If a pupil needs more than the ‘universal offer’ in education (let’s call it the bog standard), they might receive, seemingly at the say-so of their school, ‘targeted support’, ‘targeted plus’ or ‘specialist’.
‘Targeted’ pupils are supposed to get support for ‘ongoing and commonly occurring needs which cannot be met by the universal offer’.
‘Targeted plus’ pupils will have an individual support plan (ISP) which ‘may include time-limited support on an alternative setting’.
On this Sweeney says: ‘There may be no right of appeal for school-produced Individual Support Plans (ISPs) which will set out the detailed day-to-day educational provision a child or young person needs. It is also not clear whether a school-produced Individual Support Plan would be legally enforceable in the event provision is not secured for a child in the same way as an EHCP.’
Only those in the specialist support category will qualify for an EHCP, though it is unclear who or what will place a pupil in this category.
Here, DfE says, ‘New nationally defined “Specialist Support Packages” designed by experts, based on evidence…’ will be available.
Throughout the white paper’s SEND consultation document, the words ‘expert’ and ‘evidenced based’ are leant on heavily. It points to an intention to decide, centrally, categories and levels of support being dependent of the view of a single controlling mind.

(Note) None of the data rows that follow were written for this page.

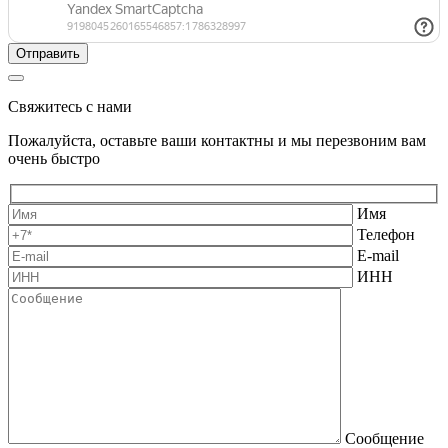
Свяжитесь с нами
Пожалуйста, оставьте ваши контактны и мы перезвоним вам
очень быстро
Имя
Телефон
E-mail
ИНН
Сообщение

And there are contradictions. DfE says it will ‘move away from the increased reliance on diagnosis’ in setting support. Yet experts will allow it to categorise and define support levels for ‘commonly occurring’ conditions. For which you can read, and I simplify only a little, autism and ADHD.
Even with the specialist category, DfE talks of ‘packages’ for ‘children and young people with similar needs, including their characteristics… and the resources required’.
Sweeney’s assessment is: ‘Specialist Provision Packages (forming the basis for future EHCPs) may be “nationally-defined” and limited, thereby suggesting they, giving rise to real risk that they may not be led by the individual needs of the particular child or young people.’
In the round, Sweeney concludes: ‘Building an inclusive mainstream education system is an aspiration that most of us would agree with, but what happens when this (inevitably) isn’t realised for a particular child?’
For parents to have confidence in these reforms, she adds, ‘they need to know that if something goes wrong, if their child doesn’t get the right the support, or if the placement being proposed for their child won’t meet their needs, that they have enforceable legal rights and effective rights of redress which include the Tribunal. These rights shouldn’t be reserved only for the most complex children with EHCPs who attend specialist provision – that is not doing our very best by each and every child’.